Entries taken from a collection:
========

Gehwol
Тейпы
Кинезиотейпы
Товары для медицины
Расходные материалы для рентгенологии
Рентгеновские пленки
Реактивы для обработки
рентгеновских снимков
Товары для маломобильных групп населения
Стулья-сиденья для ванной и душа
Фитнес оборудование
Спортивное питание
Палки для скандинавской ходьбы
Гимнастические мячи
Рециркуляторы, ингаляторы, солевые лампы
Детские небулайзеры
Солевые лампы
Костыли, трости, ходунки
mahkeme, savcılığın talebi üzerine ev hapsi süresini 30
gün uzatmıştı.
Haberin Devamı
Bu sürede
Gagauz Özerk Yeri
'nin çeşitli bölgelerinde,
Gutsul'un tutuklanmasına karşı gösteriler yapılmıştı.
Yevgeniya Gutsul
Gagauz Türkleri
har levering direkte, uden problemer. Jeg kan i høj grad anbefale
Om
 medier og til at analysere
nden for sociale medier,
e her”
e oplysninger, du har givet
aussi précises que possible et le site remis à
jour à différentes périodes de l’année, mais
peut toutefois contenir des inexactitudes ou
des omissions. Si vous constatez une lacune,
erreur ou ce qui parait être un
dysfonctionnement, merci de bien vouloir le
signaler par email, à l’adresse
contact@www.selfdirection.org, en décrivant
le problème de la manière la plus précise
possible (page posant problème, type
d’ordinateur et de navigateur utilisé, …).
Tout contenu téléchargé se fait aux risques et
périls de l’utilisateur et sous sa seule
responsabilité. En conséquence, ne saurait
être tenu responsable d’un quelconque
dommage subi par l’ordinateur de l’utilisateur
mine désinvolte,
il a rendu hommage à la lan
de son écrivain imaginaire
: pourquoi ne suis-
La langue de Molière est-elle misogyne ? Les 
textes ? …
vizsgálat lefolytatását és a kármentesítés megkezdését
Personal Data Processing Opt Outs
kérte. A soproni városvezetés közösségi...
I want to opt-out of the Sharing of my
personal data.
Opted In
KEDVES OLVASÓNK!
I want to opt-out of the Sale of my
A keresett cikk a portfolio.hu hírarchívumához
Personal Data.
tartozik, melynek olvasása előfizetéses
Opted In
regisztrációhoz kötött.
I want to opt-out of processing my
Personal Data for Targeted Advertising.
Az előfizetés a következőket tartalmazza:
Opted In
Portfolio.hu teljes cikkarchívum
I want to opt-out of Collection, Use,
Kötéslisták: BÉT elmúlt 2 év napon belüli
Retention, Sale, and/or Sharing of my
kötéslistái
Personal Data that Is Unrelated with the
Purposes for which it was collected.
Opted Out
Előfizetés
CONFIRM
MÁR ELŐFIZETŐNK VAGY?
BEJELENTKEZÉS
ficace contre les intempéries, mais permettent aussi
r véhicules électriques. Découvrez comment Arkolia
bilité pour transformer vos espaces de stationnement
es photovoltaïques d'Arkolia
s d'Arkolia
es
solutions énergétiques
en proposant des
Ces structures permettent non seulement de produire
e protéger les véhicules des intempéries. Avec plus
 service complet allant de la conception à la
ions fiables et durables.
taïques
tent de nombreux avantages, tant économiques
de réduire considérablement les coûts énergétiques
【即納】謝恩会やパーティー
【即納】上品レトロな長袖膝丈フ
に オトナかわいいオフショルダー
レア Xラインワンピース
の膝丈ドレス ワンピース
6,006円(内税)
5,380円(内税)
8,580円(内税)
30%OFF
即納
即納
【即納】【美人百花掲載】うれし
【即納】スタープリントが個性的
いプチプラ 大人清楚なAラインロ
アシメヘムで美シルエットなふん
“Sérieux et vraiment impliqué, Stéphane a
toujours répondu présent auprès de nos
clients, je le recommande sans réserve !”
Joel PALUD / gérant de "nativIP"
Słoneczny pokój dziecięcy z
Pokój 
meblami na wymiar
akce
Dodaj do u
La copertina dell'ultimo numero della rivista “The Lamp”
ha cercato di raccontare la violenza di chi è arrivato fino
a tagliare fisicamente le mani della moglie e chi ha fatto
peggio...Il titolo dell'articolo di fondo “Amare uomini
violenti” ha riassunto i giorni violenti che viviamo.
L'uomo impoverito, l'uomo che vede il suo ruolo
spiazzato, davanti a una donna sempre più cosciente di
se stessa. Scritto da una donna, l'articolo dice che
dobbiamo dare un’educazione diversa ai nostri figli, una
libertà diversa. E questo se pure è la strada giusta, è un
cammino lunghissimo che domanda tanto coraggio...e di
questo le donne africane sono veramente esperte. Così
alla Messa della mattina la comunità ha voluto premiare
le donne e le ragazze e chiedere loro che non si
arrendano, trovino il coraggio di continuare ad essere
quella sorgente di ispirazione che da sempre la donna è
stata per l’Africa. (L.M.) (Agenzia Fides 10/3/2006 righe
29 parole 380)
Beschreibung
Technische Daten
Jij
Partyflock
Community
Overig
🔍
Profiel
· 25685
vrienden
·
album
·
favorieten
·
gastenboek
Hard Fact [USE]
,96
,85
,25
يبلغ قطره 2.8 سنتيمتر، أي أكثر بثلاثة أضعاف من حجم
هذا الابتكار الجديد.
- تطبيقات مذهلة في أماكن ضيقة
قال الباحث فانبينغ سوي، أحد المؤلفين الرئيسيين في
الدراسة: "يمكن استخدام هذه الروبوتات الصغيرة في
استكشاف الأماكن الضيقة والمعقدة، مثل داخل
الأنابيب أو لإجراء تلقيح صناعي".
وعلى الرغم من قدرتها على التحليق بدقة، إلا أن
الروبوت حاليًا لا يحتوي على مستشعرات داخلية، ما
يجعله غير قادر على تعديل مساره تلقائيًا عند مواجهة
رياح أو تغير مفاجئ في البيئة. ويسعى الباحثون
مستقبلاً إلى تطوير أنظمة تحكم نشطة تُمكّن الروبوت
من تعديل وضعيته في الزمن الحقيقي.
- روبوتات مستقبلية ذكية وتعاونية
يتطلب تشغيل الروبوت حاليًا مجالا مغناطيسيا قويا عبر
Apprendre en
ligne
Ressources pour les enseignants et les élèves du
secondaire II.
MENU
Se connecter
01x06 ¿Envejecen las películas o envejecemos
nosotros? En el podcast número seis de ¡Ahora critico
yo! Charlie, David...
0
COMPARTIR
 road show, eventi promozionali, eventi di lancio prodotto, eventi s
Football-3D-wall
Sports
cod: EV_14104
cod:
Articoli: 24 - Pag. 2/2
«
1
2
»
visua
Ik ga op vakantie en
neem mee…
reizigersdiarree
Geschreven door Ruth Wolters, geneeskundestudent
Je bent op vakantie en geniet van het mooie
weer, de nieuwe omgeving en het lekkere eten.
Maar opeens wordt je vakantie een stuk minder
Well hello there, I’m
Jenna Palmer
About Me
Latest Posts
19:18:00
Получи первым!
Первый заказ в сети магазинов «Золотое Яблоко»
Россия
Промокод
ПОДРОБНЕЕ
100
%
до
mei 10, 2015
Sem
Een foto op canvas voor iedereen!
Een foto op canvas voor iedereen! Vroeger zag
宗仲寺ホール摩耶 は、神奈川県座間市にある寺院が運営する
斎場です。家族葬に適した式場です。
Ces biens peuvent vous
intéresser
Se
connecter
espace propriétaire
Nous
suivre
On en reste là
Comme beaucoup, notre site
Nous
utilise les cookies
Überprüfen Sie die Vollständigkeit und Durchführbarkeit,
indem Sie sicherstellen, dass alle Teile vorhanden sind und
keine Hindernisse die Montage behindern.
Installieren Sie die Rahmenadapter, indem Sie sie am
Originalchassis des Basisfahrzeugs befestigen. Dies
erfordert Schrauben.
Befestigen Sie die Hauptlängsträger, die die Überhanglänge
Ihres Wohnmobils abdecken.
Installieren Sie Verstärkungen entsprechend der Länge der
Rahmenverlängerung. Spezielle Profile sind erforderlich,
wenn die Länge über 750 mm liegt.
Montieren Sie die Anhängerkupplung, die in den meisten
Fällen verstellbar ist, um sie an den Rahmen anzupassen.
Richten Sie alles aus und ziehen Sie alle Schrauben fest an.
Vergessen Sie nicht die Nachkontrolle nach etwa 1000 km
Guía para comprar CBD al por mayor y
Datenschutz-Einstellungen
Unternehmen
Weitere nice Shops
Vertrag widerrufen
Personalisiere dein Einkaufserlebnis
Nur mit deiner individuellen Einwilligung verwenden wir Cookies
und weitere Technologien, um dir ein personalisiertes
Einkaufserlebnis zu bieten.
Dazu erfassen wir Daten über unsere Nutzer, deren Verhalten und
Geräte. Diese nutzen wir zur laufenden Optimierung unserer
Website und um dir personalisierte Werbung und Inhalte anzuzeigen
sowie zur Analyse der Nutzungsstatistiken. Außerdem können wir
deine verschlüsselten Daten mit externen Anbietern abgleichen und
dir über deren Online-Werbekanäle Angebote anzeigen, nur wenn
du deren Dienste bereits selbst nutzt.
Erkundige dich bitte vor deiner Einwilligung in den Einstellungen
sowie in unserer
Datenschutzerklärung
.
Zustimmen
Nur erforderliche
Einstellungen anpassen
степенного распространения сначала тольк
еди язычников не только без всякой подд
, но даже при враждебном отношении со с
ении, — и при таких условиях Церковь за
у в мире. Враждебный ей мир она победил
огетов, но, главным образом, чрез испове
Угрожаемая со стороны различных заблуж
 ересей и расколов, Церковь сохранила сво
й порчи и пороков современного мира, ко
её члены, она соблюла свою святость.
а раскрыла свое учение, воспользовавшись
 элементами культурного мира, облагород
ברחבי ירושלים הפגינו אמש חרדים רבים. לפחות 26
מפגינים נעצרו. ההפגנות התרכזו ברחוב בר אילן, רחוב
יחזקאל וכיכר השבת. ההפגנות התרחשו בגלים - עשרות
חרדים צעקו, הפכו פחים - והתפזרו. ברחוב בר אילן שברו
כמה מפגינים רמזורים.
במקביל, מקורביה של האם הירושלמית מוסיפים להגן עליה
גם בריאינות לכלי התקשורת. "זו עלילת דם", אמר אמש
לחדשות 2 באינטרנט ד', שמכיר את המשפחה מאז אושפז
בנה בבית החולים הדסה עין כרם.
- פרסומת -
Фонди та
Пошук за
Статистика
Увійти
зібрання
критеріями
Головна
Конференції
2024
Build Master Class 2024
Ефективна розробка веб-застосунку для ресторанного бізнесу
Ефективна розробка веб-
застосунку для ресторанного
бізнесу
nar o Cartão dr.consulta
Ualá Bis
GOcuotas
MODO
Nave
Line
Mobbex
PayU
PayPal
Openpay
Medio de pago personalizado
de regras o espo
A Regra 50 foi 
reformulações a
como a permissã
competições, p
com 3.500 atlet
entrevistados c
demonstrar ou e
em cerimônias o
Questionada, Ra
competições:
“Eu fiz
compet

========

• **BRIEF**:
Only the lines from the first line of the records through the line with "contact@www.selfdirection.org, en décrivant" should be reproduced, exactly and with nothing added.

• **RESPONSE AREA**:
Gehwol
Тейпы
Кинезиотейпы
Товары для медицины
Расходные материалы для рентгенологии
Рентгеновские пленки
Реактивы для обработки
рентгеновских снимков
Товары для маломобильных групп населения
Стулья-сиденья для ванной и душа
Фитнес оборудование
Спортивное питание
Палки для скандинавской ходьбы
Гимнастические мячи
Рециркуляторы, ингаляторы, солевые лампы
Детские небулайзеры
Солевые лампы
Костыли, трости, ходунки
mahkeme, savcılığın talebi üzerine ev hapsi süresini 30
gün uzatmıştı.
Haberin Devamı
Bu sürede
Gagauz Özerk Yeri
'nin çeşitli bölgelerinde,
Gutsul'un tutuklanmasına karşı gösteriler yapılmıştı.
Yevgeniya Gutsul
Gagauz Türkleri
har levering direkte, uden problemer. Jeg kan i høj grad anbefale
Om
 medier og til at analysere
nden for sociale medier,
e her”
e oplysninger, du har givet
aussi précises que possible et le site remis à
jour à différentes périodes de l’année, mais
peut toutefois contenir des inexactitudes ou
des omissions. Si vous constatez une lacune,
erreur ou ce qui parait être un
dysfonctionnement, merci de bien vouloir le
signaler par email, à l’adresse
contact@www.selfdirection.org, en décrivant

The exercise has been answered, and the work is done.